What you have to do: Read the records below. Copy each line where the string "down" occurs.

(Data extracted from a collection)
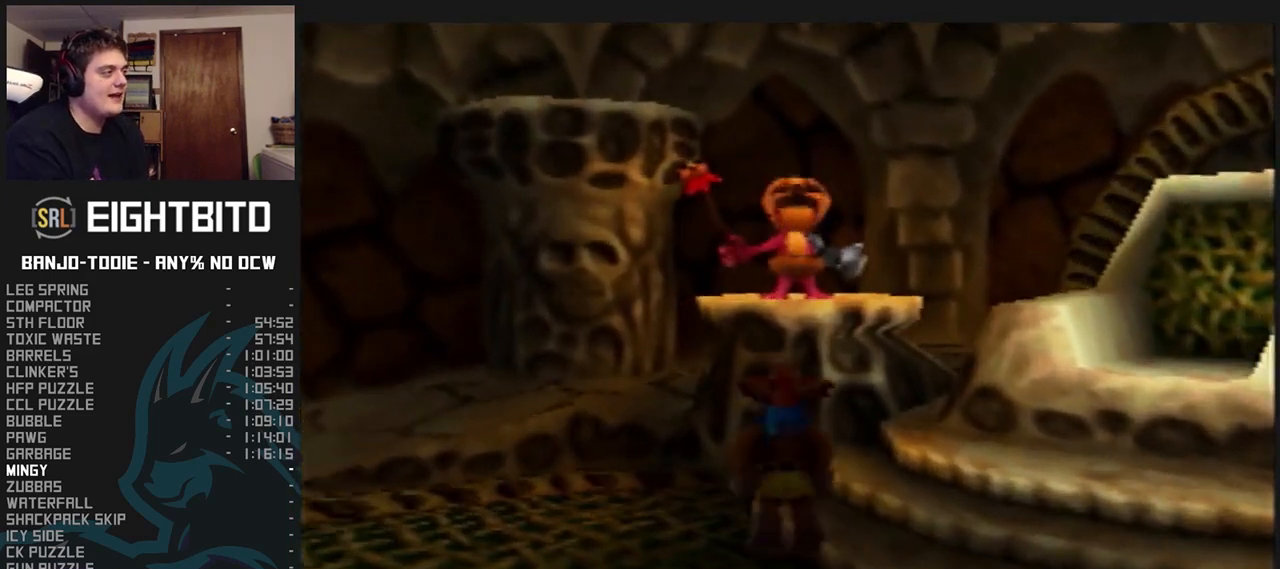
{"buttons": ["B", "L1"], "left_stick": "up", "events": [[133, "A", "up"], [133, "B", "down"]]}
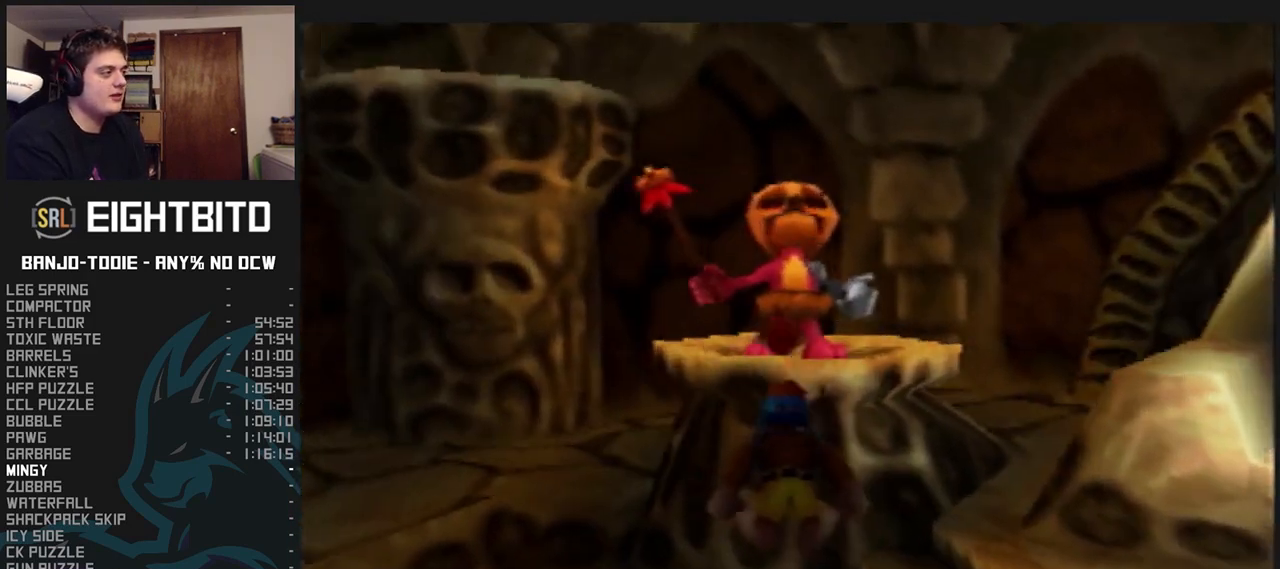
{"buttons": ["L1"], "left_stick": "center", "events": [[167, "B", "up"], [233, "left_stick", "center"]]}
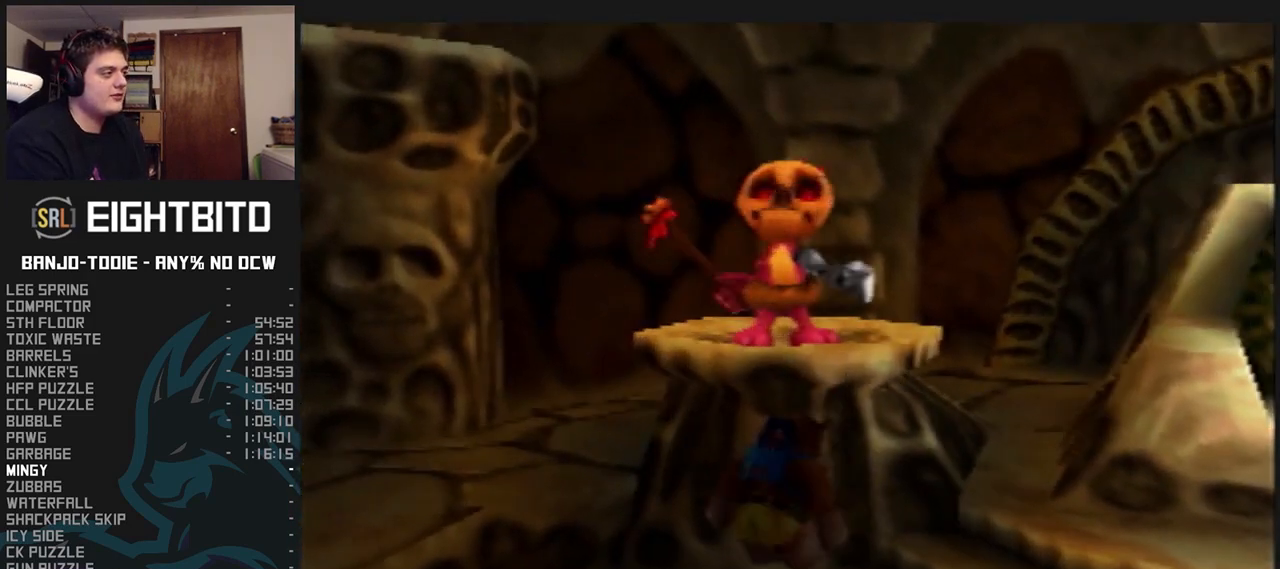
{"buttons": ["B", "L1"], "left_stick": "center", "events": [[233, "A", "down"], [267, "left_stick", "up"], [333, "A", "up"], [333, "B", "down"], [367, "left_stick", "center"]]}
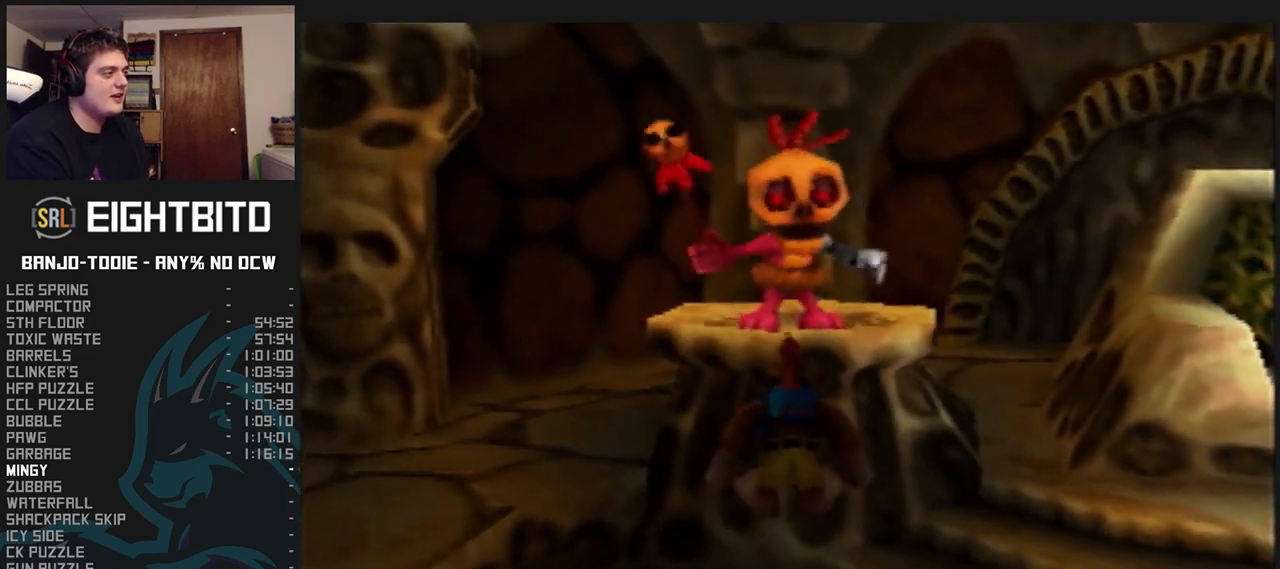
{"buttons": ["L1"], "left_stick": "down", "events": [[67, "left_stick", "up"], [233, "left_stick", "down"], [267, "B", "up"]]}
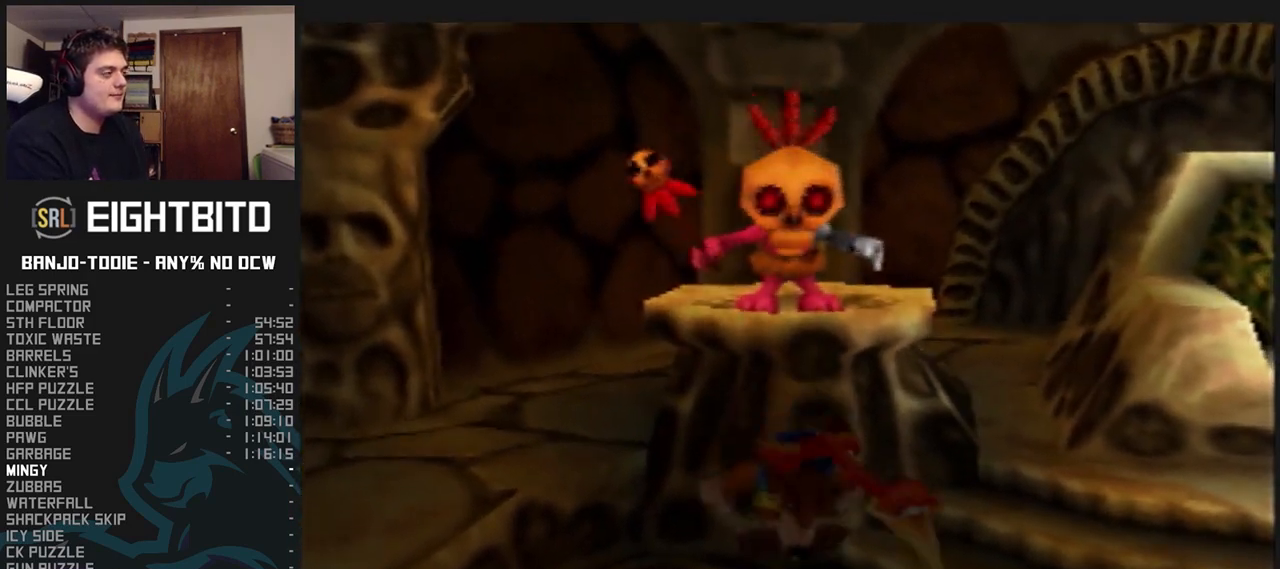
{"buttons": ["A", "L1"], "left_stick": "up", "events": [[500, "A", "down"], [500, "left_stick", "up"]]}
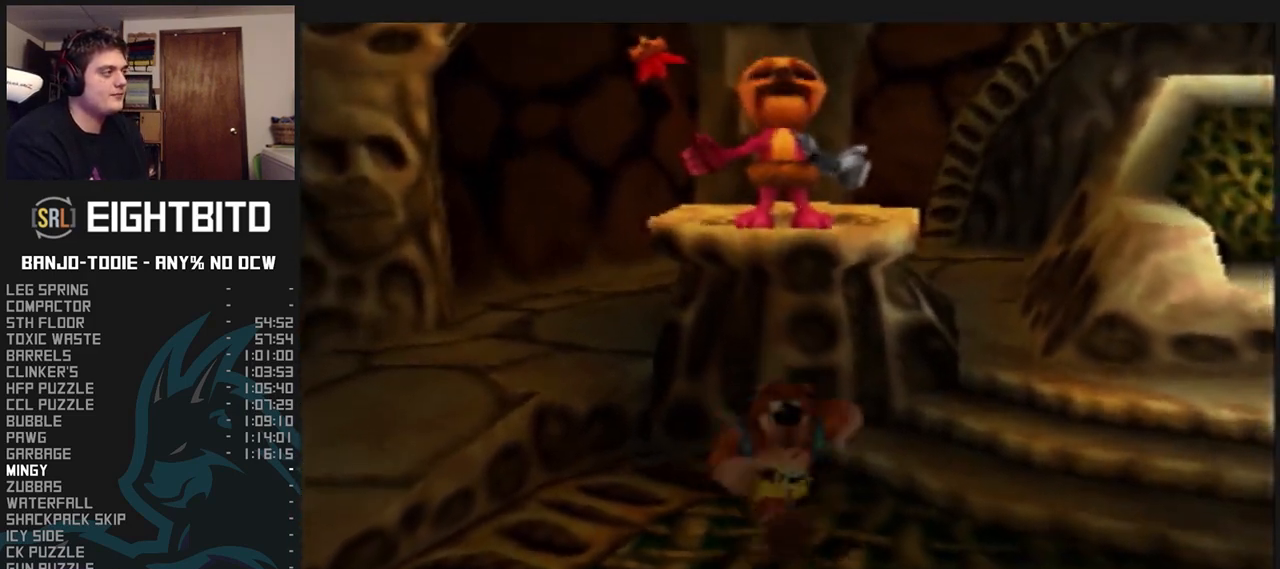
{"buttons": ["B", "L1"], "left_stick": "up", "events": [[233, "B", "down"], [267, "A", "up"]]}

Reply:
{"buttons": ["B", "L1"], "left_stick": "up", "events": [[133, "A", "up"], [133, "B", "down"]]}
{"buttons": ["B", "L1"], "left_stick": "center", "events": [[233, "A", "down"], [267, "left_stick", "up"], [333, "A", "up"], [333, "B", "down"], [367, "left_stick", "center"]]}
{"buttons": ["L1"], "left_stick": "down", "events": [[67, "left_stick", "up"], [233, "left_stick", "down"], [267, "B", "up"]]}
{"buttons": ["A", "L1"], "left_stick": "up", "events": [[500, "A", "down"], [500, "left_stick", "up"]]}
{"buttons": ["B", "L1"], "left_stick": "up", "events": [[233, "B", "down"], [267, "A", "up"]]}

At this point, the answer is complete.